INSTRUCTIES: Wijzig in het volledige materiaal hieronder elke "30.06.2021" in "31.07.2021" en neem alle overige regels ongewijzigd over. Laat de afbeeldingen weg.

-.-.-

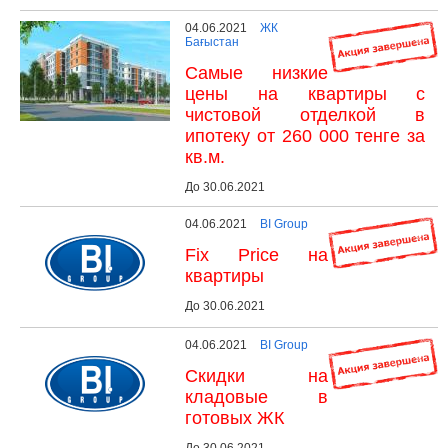
04.06.2021
ЖК
Бағыстан
Самые низкие
цены на квартиры с
чистовой отделкой в
ипотеку от 260 000 тенге за
кв.м.
До 30.06.2021
04.06.2021
BI Group
Fix Price на
квартиры
До 30.06.2021
04.06.2021
BI Group
Скидки на
кладовые в
готовых ЖК
До 30.06.2021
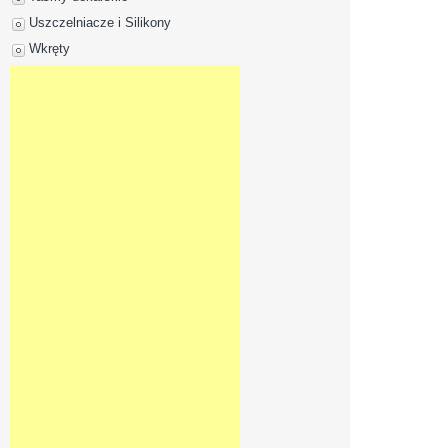
Uszczelniacze i Silikony
Wkręty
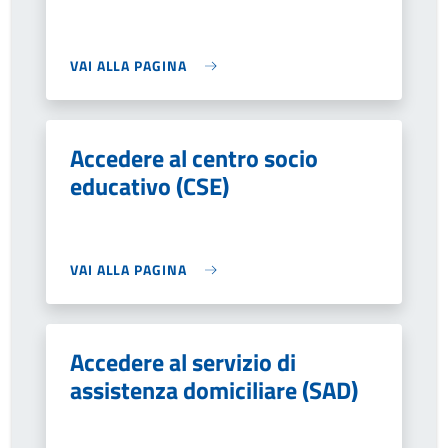
VAI ALLA PAGINA
Accedere al centro socio
educativo (CSE)
VAI ALLA PAGINA
Accedere al servizio di
assistenza domiciliare (SAD)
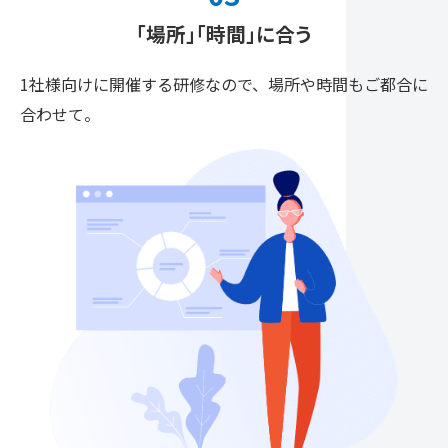
「場所」「時間」に合う
1社様向けに開催する研修なので、場所や時間も
ご都合に
合わせて。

-.-.-

OPLOSSING:
04.06.2021
ЖК
Бағыстан
Самые низкие
цены на квартиры с
чистовой отделкой в
ипотеку от 260 000 тенге за
кв.м.
До 31.07.2021
04.06.2021
BI Group
Fix Price на
квартиры
До 31.07.2021
04.06.2021
BI Group
Скидки на
кладовые в
готовых ЖК
До 31.07.2021
Uszczelniacze i Silikony
Wkręty
VAI ALLA PAGINA
Accedere al centro socio
educativo (CSE)
VAI ALLA PAGINA
Accedere al servizio di
assistenza domiciliare (SAD)
「場所」「時間」に合う
1社様向けに開催する研修なので、場所や時間も
ご都合に
合わせて。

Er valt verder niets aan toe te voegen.